Materials provided:
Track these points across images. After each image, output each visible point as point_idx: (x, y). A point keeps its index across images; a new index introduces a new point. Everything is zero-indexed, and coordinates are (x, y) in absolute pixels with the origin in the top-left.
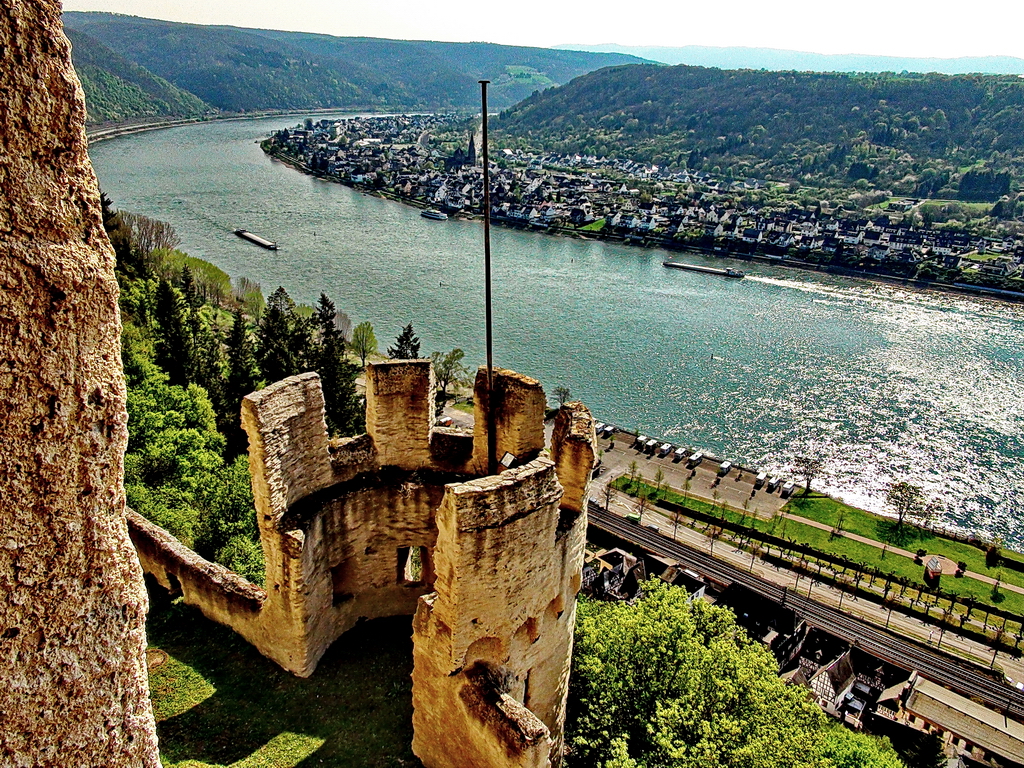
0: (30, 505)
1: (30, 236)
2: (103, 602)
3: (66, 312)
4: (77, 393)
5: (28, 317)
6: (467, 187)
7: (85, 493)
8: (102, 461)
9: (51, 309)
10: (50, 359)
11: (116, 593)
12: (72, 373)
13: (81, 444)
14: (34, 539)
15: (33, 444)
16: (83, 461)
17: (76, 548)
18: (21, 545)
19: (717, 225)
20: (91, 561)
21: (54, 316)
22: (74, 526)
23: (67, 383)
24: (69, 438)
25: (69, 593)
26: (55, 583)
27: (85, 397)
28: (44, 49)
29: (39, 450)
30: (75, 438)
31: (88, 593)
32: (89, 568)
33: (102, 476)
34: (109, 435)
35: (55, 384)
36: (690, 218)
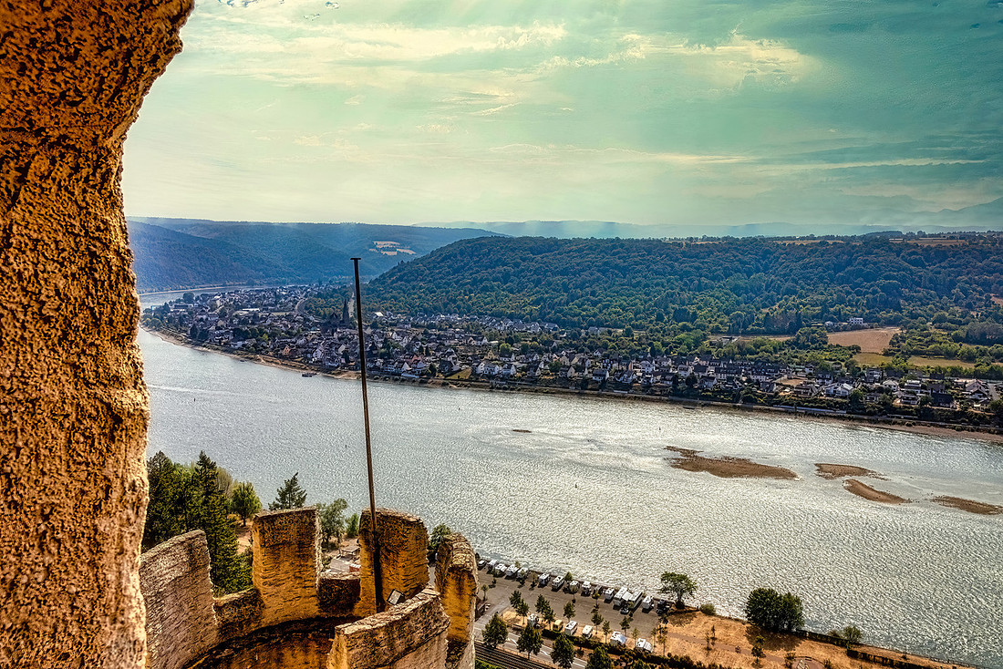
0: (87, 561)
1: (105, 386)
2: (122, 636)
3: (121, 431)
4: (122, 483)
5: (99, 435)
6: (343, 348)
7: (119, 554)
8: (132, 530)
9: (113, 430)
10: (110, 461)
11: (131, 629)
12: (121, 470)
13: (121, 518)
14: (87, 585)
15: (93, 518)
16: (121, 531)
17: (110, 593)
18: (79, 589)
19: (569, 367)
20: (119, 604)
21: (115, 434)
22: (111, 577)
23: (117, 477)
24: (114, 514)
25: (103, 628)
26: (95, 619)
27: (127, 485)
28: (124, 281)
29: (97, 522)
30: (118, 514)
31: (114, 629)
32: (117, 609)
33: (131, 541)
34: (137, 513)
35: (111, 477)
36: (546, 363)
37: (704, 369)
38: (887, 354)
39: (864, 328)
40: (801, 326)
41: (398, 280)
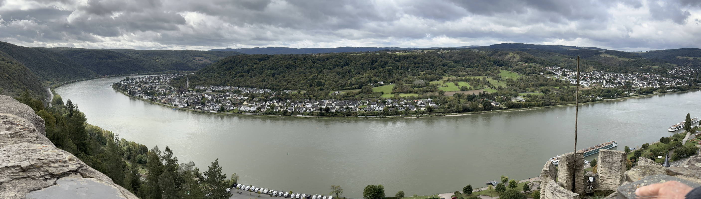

Instructions to follow: Retype the lines above word for word, from the very first one through the line containing "16: (83, 461)", including both, and leave the pictures out.

Answer space:
Track these points across images. After each image, output each visible point as point_idx: (x, y). A point keeps its index across images; a new index introduces a new point. Everything is zero-indexed, and coordinates are (x, y) in absolute pixels with the origin in the top-left.
0: (30, 505)
1: (30, 236)
2: (103, 602)
3: (66, 312)
4: (77, 393)
5: (28, 317)
6: (467, 187)
7: (85, 493)
8: (102, 461)
9: (51, 309)
10: (50, 359)
11: (116, 593)
12: (72, 373)
13: (81, 444)
14: (34, 539)
15: (33, 444)
16: (83, 461)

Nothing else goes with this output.